I ran Beluga (using this site: https://humanbase.flatironinstitute.org/deepsea/) using sequences < 2kb, and Beluga ran to completion. Do you know how Beluga modified the sequences to convert them into 2kb sequences? Thanks!
Thanks for letting us know. It should actually only allow sequences >2kb - we are looking into this and will update here once it's fixed
Thanks in advance for keeping me posted!
I was wondering if you have an update on this. Thanks!

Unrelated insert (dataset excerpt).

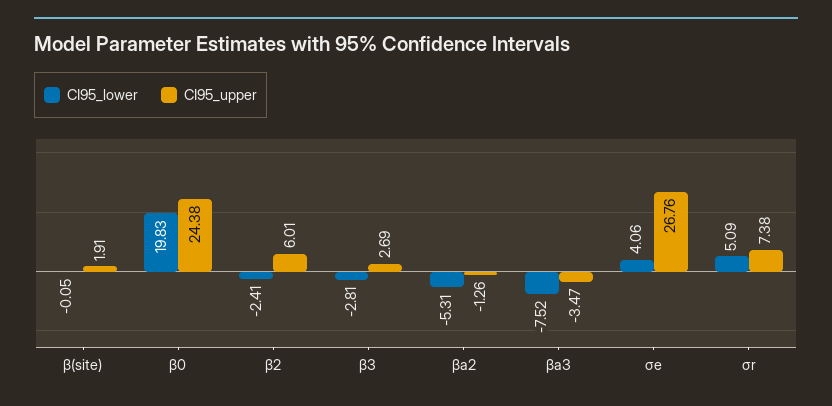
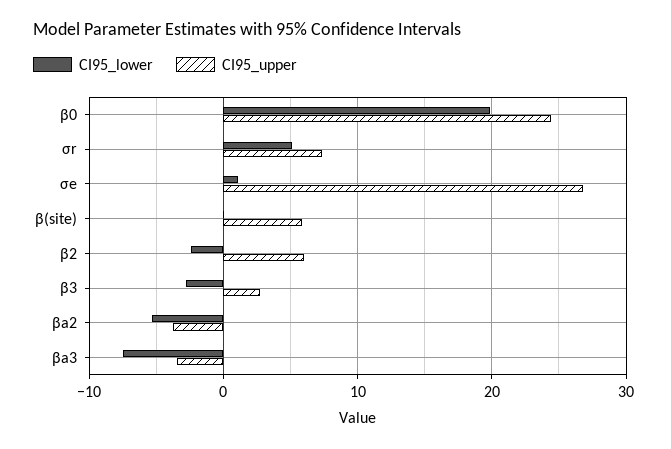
CI95_upper, β(site): 1.91 -> 6
CI95_upper, βa2: -1.26 -> -4
CI95_lower, σe: 4.06 -> 1

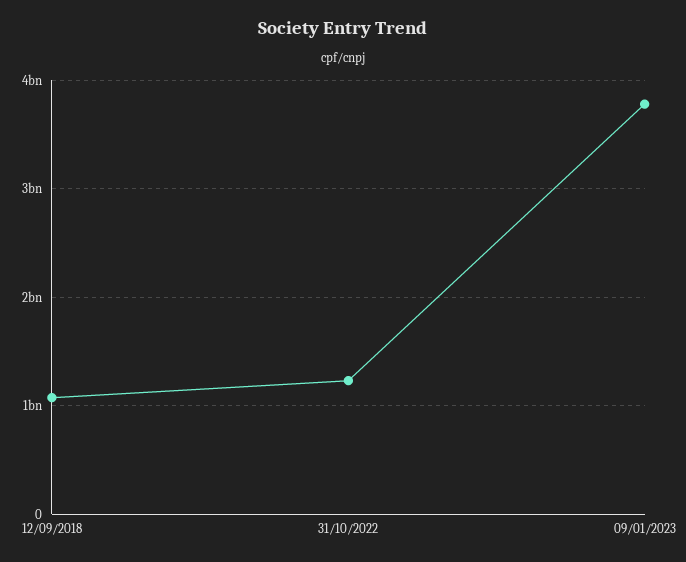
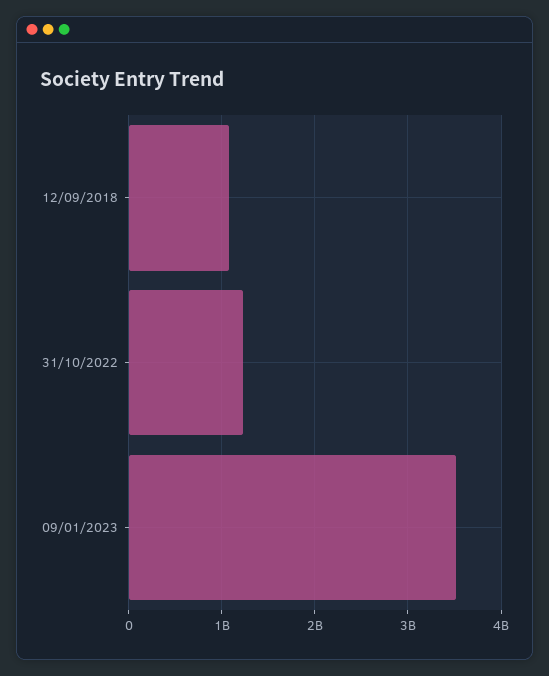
09/01/2023: 3800000000 -> 3500000000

Sorry for late update. Currently if the input is smaller than 2kb, it will be padded with "N"s. I don't recommend using fasta input smaller than 2kb unless it is very close to 2kb say only a few bps off. I would recommend adding any flanking sequence to your sequence of interest. We should update the website in terms of input length instructions (Beluga uses 2000bp, Sei uses 4096bp and SeqWeaver uses 1000bp).
Thanks! If I were to input, say, a 1kb sequence into Beluga, would it get padded with 500 Ns on either side, or would the input be the sequence I inputted followed by 1,000 Ns? Thanks!
It will be padded with 500 Ns on either side. How the Ns will affect the model prediction is largely tested and thus not recommended (in the training the Ns will only appear in assembly gaps and are very rare)
That makes sense. Thank you!
How does Beluga handle sequences < 1,000bp? Does it center on the input sequence and pad it with N's, or does it do something else? Thanks!